** START OF MATERIAL TO PROCESS **

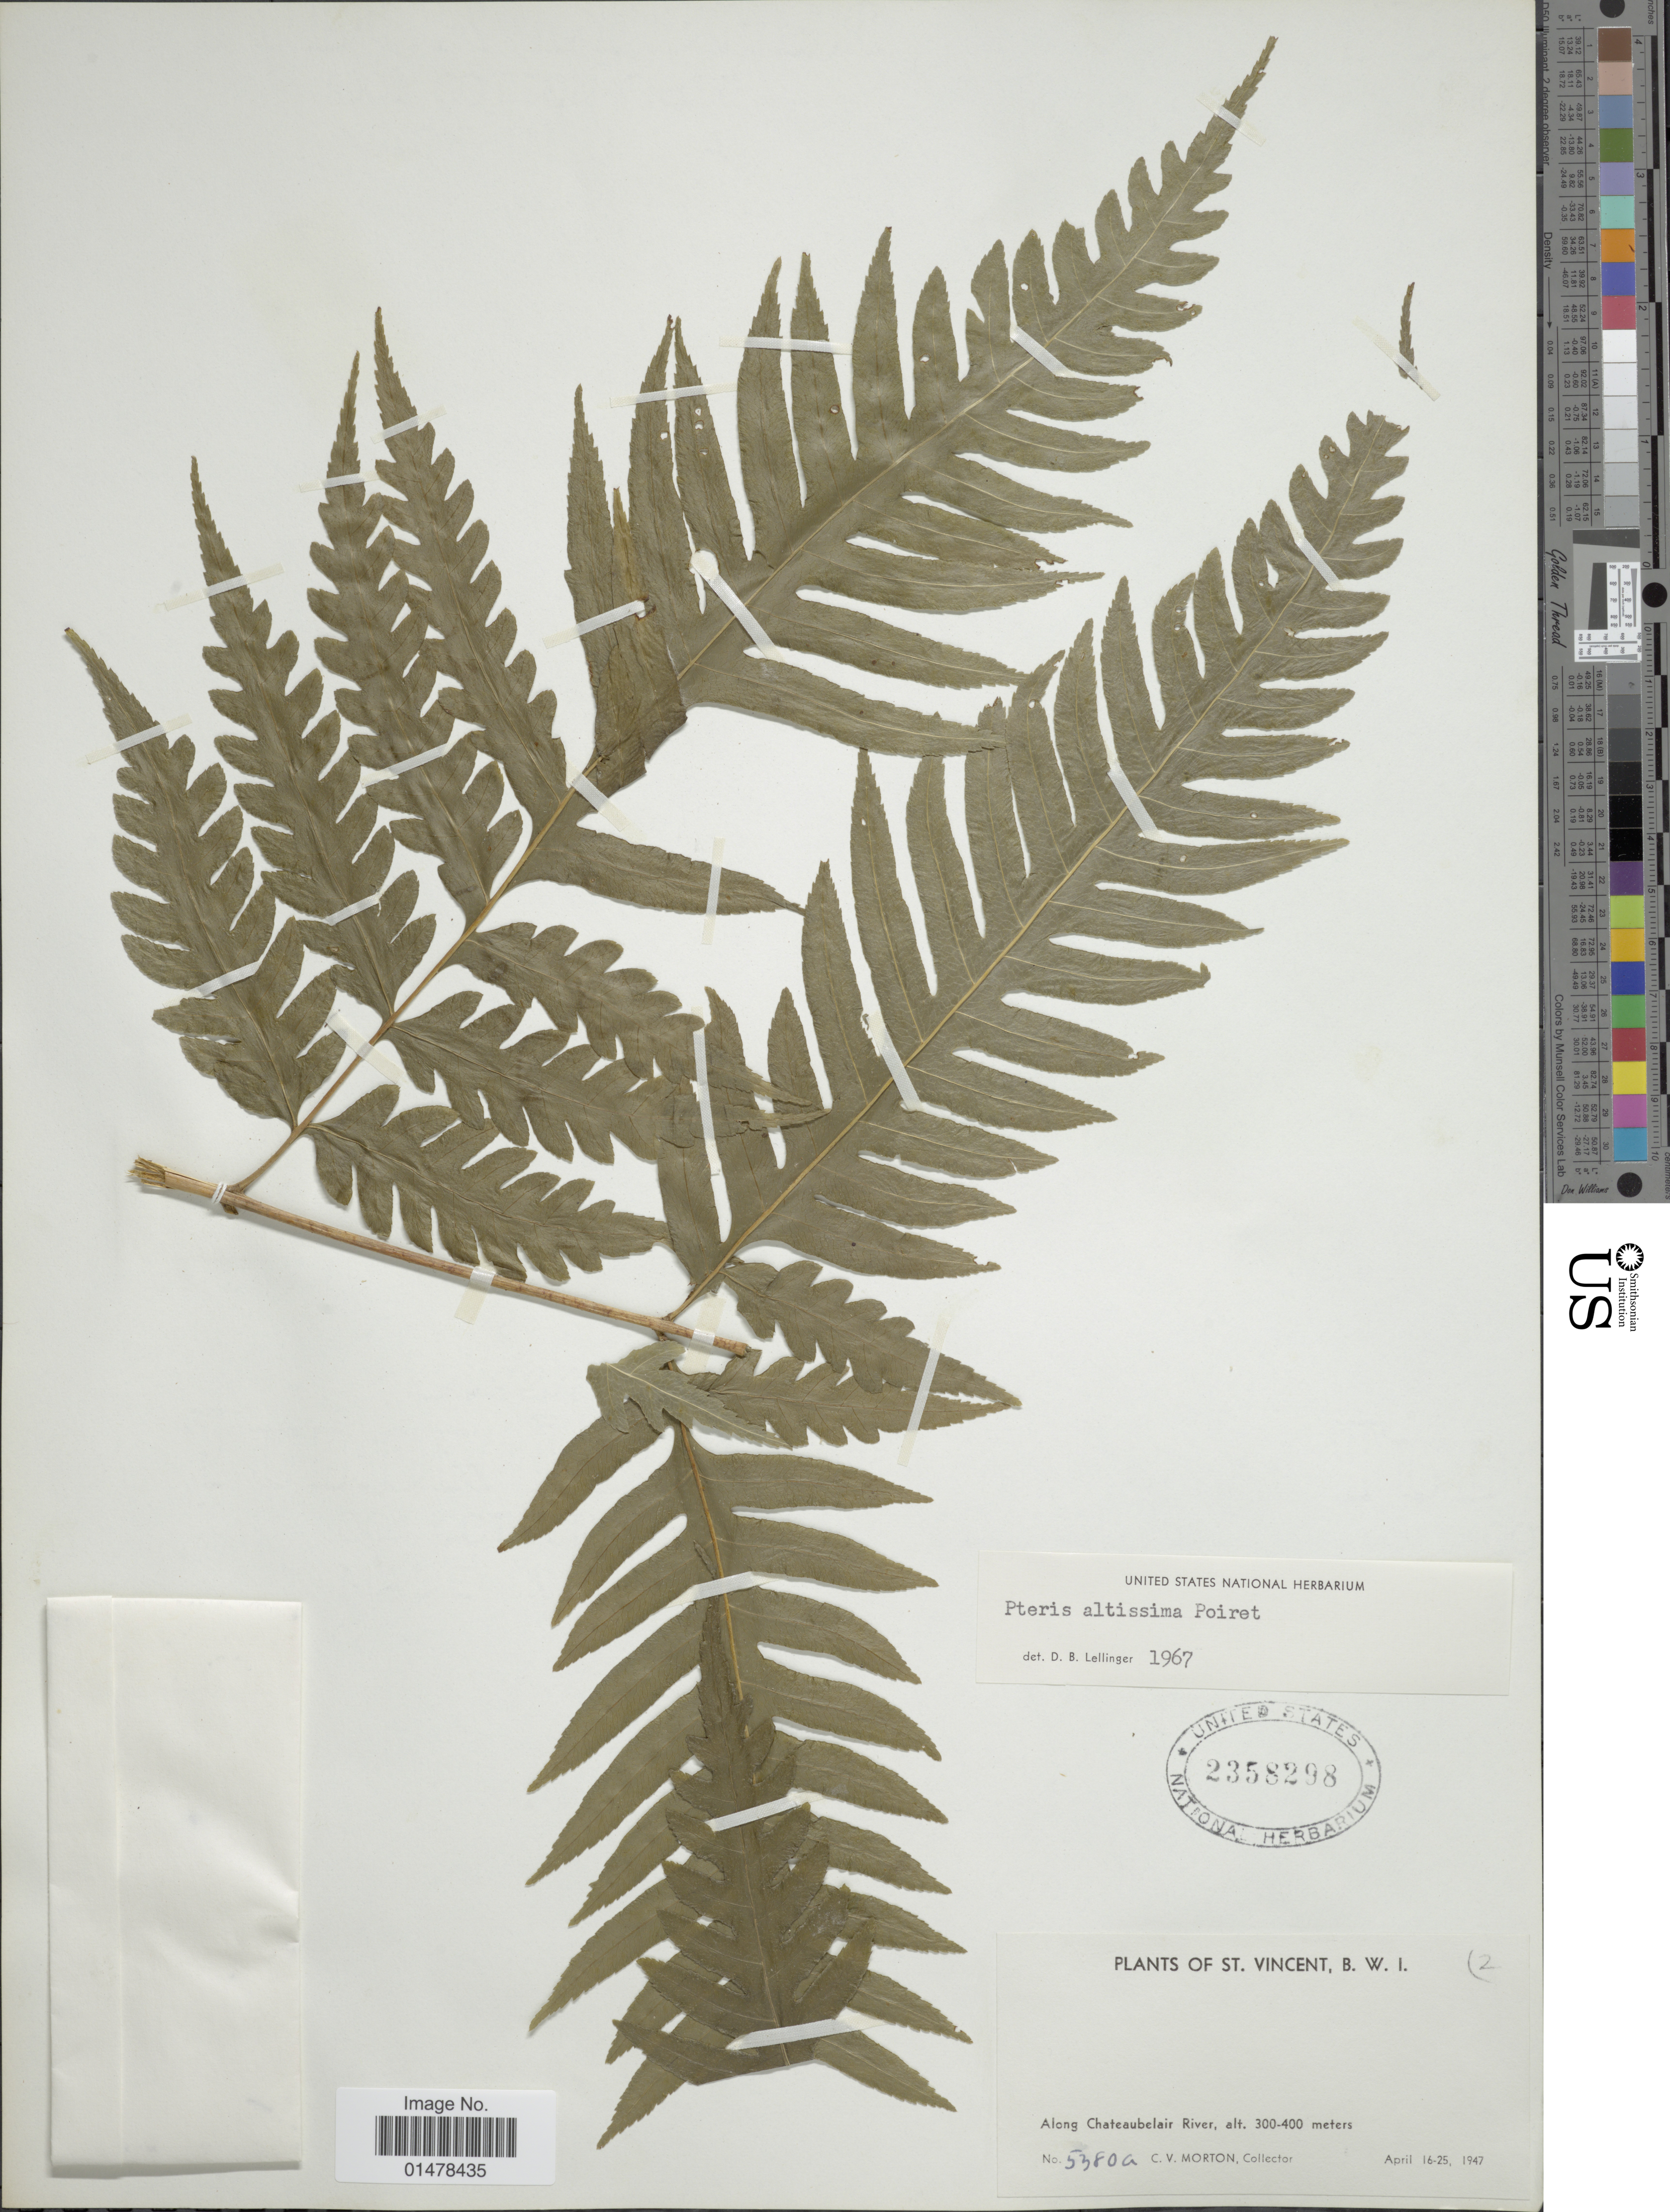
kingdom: Plantae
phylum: Tracheophyta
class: Polypodiopsida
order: Polypodiales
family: Pteridaceae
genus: Pteris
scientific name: Pteris altissima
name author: Poir.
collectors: C. V. Morton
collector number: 5380a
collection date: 1947-04-16/1947-04-25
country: St. Vincent - Grenadines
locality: Plants of St. Vincent, B.W.I., along Chateaubelair River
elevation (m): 300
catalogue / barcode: US 2358298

** END OF MATERIAL TO PROCESS **

** REQUIRED WORK **
Write the records out again with "locality" swapped for "site" and everything else left the same. Leave out the pictures.

** RESULT OF THIS EXERCISE **
kingdom: Plantae
phylum: Tracheophyta
class: Polypodiopsida
order: Polypodiales
family: Pteridaceae
genus: Pteris
scientific name: Pteris altissima
name author: Poir.
collectors: C. V. Morton
collector number: 5380a
collection date: 1947-04-16/1947-04-25
country: St. Vincent - Grenadines
site: Plants of St. Vincent, B.W.I., along Chateaubelair River
elevation (m): 300
catalogue / barcode: US 2358298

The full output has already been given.